2011 yılında güneşin bile bir sabah kapkara doğduğu Temmuz ayını yeniden hatırlayalım…
Her şey, İstanbul Cumhuriyet Başsavcılığı'nın talimatıyla 3 Temmuz 2011 tarihinde Organize Suçlarla Mücadele Şube Müdürlüğü'ne bağlı ekiplerin 15 şehirde eş zamanlı gerçekleştirdiği operasyonlarla başlamıştı…

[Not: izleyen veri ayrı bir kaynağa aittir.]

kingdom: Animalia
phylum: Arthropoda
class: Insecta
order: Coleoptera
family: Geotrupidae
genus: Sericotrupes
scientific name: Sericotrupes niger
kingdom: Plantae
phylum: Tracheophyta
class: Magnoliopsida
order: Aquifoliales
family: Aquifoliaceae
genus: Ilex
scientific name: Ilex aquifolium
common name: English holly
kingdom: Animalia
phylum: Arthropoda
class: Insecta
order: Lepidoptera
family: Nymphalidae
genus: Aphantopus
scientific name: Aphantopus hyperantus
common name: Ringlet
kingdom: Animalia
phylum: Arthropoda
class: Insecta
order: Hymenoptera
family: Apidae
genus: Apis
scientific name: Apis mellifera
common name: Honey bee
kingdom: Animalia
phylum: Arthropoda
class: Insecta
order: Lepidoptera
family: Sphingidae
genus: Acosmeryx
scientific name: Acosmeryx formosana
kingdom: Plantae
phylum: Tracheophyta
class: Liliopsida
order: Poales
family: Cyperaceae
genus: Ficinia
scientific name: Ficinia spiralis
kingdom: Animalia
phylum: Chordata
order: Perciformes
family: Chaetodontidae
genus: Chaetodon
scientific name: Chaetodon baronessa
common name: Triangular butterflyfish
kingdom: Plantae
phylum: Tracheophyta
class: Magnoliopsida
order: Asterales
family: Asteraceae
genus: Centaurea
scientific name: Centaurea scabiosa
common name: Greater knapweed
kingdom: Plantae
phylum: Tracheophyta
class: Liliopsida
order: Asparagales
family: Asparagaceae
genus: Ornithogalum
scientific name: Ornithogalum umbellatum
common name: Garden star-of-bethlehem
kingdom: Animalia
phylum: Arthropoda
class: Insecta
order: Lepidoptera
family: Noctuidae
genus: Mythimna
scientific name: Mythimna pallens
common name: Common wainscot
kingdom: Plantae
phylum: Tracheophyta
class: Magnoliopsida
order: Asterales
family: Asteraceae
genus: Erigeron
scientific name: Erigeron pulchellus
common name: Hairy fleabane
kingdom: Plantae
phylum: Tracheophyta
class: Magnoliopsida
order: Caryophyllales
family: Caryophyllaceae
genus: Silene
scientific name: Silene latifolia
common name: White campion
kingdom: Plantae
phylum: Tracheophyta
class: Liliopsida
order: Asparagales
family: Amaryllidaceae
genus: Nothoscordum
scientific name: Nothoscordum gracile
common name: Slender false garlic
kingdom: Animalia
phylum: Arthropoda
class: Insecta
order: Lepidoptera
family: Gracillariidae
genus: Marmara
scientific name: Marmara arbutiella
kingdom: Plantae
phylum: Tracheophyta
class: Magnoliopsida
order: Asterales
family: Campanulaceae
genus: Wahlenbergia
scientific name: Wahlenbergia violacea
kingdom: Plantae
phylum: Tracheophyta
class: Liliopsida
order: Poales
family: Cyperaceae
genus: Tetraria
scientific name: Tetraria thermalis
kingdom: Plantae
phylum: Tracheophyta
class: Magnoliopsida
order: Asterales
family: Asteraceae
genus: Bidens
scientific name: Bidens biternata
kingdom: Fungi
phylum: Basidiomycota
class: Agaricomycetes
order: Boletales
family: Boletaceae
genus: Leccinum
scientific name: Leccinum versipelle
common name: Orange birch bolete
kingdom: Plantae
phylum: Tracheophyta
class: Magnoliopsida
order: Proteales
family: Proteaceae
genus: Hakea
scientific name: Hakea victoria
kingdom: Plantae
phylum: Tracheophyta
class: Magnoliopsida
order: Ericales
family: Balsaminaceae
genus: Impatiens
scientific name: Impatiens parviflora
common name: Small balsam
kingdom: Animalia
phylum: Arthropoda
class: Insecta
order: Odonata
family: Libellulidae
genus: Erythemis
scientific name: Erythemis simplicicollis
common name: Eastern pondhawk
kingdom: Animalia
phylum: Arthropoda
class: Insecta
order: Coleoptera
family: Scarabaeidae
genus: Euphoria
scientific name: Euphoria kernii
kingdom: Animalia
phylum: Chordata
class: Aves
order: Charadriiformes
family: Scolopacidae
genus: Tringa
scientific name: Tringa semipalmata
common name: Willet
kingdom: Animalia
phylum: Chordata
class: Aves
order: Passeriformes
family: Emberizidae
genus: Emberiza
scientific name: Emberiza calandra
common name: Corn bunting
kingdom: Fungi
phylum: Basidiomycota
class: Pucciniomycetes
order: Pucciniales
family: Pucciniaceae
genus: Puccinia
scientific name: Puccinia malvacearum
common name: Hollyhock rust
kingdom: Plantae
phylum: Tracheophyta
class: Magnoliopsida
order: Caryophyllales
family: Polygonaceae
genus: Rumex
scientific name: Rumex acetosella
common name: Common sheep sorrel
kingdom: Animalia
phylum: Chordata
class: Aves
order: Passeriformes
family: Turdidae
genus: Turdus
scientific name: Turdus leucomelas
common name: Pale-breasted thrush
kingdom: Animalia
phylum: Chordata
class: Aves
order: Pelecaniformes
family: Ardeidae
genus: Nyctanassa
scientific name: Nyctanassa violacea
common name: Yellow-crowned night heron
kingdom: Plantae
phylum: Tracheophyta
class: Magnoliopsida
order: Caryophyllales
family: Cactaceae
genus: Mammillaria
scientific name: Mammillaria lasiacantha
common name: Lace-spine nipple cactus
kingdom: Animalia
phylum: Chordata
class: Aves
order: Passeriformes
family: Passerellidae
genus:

Tutuklamalar, hapisler, mahkeme kararları ve cezalar futbol dünyamızı büyük bir kaos ortamına sürüklemiş, yurt genelindeki futbol tutkusu tarifi imkansız yara almış, seyircilerin büyük bir kısmı tribünleri terk etmiş ve güven ortamı kaybolmuştu…
Şikenin verdiği hasar yeni yeni onarılmaya, yaralar sarılmaya başlanmıştı ki bu kez de şike dalgası Avrupa’ da patladı…
Hafta başında kısa adı “EUROPOL” olan Avrupa Birliği Polis Teşkilatı, “FİFA” ve “UEFA” ile işbirliği yaparak dünya futbolunu derinden sarsacak 18 aylık gizli araştırma sonuçlarını açıkladı…
Hollanda’ nın Lahey kentinde düzenlenen basın toplantısında Europol Müdürü “Rob Wainwright” ın açıklamış olduğu raporda Dünya Kupası, Avrupa Futbol Şampiyonası ve Şampiyonlar Ligi de dahil 400’ e yakın maçta şike yapıldığı, 15 ülkeden toplam 425 spor adamı ile futbolcudan şüphe edildiği vurgulandı…
Ayrıca şikeyle ilgili ellerinde ciddi deliller bulunduğunu belirten “Rob Wainwright” 10 ülkeden 50 kişinin gözaltına alındığını, Singapur merkezli bahis çetesinin kısa sürede 8 milyon Euro kazandığını bunun da 2 milyon Euro’ sunun hakemlere ve oyunculara rüşvet olarak dağıtıldığını açıkladı…
Bizi de yakından ilgilendiren bu soruşturma kapsamıyla ilgili açıklama yapan Alman Haber Ajansı “DPA” bu maçların 79’ unun Türkiye’ de olduğunu duyurdu…
****
Bütün dünyanın kabul ettiği gibi “şike ve doping” dünya sporunun en büyük illeti olan iki kardeş... Biri diğerinden farklı olmayan iki büyük “insanlık düşmanı” …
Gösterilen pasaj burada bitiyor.